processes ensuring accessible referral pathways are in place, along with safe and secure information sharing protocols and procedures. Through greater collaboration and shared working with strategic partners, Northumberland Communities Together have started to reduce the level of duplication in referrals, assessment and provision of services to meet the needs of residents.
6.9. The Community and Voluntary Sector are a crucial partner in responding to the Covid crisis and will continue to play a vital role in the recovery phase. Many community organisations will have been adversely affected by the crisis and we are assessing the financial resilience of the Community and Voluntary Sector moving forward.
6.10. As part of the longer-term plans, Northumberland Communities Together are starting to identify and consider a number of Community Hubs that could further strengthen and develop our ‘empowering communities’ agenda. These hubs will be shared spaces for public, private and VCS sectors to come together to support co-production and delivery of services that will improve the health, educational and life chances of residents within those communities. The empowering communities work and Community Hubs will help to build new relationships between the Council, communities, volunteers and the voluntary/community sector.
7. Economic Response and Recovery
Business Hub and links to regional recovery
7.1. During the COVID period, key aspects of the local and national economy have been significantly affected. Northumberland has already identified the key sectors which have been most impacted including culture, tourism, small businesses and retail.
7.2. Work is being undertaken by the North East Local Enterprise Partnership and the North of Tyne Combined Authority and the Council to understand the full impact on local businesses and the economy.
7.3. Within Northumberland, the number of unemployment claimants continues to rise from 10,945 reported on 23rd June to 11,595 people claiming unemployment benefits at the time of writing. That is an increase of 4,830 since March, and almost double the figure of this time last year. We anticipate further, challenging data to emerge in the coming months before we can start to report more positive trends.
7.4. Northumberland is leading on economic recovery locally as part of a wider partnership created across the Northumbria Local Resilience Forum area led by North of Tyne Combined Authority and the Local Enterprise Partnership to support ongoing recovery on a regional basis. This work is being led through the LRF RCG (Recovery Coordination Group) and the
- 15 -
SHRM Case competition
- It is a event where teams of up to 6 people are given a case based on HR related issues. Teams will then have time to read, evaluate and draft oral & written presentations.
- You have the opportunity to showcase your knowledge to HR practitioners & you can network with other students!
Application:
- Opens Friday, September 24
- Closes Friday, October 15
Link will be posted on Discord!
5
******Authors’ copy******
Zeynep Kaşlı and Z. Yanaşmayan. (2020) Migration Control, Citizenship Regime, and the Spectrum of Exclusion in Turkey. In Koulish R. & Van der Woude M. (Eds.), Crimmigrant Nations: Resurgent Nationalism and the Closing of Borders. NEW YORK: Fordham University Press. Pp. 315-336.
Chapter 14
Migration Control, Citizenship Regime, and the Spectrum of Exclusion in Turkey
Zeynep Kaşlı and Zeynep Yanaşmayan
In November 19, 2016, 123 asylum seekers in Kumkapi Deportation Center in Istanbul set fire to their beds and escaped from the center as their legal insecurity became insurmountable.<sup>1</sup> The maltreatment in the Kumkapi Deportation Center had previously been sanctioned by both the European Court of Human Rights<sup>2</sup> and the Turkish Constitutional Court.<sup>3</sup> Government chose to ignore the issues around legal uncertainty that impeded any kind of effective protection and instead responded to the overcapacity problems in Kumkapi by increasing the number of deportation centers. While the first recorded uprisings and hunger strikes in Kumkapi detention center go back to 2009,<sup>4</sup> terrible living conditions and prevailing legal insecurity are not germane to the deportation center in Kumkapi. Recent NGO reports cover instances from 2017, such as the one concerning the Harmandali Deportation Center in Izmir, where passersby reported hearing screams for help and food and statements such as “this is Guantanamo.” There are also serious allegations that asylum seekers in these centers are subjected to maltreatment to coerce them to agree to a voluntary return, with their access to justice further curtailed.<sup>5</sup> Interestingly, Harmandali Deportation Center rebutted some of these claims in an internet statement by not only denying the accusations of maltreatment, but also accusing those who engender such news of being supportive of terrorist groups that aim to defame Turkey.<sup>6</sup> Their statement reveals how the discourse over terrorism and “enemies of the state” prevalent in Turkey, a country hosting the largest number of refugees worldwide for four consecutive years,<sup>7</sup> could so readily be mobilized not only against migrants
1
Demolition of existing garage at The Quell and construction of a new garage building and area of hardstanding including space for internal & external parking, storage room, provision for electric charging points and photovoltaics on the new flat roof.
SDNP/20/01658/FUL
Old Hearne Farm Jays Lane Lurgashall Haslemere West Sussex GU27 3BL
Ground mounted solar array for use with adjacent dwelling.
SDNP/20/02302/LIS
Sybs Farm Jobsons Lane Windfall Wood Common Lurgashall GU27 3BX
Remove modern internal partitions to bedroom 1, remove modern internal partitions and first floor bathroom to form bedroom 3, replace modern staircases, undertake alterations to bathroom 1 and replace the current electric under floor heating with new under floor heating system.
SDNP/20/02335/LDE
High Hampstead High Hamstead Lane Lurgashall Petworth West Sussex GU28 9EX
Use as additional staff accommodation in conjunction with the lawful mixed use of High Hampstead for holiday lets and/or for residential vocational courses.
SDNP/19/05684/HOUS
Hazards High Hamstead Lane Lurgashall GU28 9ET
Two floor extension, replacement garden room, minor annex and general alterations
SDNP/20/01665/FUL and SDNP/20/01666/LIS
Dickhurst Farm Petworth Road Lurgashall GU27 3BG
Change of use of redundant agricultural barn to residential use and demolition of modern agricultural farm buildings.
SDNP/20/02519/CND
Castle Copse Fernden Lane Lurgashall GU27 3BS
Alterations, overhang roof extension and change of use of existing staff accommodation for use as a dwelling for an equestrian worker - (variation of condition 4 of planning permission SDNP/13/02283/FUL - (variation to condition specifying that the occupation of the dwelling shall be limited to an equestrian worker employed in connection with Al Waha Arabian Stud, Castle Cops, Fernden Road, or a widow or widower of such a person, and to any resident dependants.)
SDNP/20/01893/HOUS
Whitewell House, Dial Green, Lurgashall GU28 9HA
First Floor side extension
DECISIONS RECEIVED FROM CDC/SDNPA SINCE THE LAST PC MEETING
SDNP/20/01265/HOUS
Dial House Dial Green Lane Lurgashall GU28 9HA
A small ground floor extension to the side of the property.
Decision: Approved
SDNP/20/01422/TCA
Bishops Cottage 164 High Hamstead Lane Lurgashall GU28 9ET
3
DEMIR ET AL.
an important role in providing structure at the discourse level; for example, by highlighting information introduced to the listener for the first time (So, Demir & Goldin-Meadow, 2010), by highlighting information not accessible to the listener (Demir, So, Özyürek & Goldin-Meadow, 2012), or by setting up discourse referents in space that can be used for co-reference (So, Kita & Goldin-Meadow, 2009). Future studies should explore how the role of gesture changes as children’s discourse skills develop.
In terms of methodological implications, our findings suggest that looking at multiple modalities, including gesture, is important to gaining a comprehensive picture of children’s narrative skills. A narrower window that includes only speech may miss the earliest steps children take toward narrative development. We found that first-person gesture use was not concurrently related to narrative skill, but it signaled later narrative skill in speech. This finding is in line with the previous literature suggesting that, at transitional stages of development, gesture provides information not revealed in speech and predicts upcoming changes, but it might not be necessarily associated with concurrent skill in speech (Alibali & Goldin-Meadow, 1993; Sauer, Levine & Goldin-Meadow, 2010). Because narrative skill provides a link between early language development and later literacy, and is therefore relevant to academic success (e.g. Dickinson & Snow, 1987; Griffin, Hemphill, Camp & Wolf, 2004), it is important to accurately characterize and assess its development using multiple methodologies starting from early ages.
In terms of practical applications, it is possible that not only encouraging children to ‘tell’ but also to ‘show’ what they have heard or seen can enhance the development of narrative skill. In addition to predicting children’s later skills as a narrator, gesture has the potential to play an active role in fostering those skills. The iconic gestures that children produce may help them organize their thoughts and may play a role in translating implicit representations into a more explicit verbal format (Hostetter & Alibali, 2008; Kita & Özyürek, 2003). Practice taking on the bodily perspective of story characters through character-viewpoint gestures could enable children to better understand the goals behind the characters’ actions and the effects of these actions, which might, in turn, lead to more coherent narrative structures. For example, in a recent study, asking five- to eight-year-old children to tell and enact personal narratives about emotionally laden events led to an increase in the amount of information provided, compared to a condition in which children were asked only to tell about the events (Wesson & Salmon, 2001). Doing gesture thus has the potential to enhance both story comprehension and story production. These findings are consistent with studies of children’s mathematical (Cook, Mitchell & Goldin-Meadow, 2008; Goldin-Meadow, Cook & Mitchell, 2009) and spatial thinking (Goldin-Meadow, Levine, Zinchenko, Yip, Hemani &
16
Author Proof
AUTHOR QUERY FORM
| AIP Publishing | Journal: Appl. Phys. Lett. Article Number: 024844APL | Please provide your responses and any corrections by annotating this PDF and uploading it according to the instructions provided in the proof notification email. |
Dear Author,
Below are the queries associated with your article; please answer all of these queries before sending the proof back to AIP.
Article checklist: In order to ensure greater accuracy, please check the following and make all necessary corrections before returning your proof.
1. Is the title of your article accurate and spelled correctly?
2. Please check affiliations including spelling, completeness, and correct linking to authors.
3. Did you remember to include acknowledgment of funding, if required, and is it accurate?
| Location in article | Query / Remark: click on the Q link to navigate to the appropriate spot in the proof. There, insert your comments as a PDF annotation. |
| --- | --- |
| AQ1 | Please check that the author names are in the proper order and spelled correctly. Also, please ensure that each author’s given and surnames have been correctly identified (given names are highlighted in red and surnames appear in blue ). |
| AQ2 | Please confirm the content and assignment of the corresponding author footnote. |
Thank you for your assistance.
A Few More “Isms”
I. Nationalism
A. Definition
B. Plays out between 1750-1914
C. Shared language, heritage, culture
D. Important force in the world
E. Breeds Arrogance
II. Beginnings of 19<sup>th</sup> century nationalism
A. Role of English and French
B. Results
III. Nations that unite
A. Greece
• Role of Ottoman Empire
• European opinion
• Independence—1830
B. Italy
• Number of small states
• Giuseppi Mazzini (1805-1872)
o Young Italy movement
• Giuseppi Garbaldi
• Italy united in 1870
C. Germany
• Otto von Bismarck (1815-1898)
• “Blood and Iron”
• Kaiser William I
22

The problem: Reproduce the records above exactly, starting with the line that contains "D. Important force in the world" and ending with the last line.

Result for this task:
D. Important force in the world
E. Breeds Arrogance
II. Beginnings of 19<sup>th</sup> century nationalism
A. Role of English and French
B. Results
III. Nations that unite
A. Greece
• Role of Ottoman Empire
• European opinion
• Independence—1830
B. Italy
• Number of small states
• Giuseppi Mazzini (1805-1872)
o Young Italy movement
• Giuseppi Garbaldi
• Italy united in 1870
C. Germany
• Otto von Bismarck (1815-1898)
• “Blood and Iron”
• Kaiser William I
22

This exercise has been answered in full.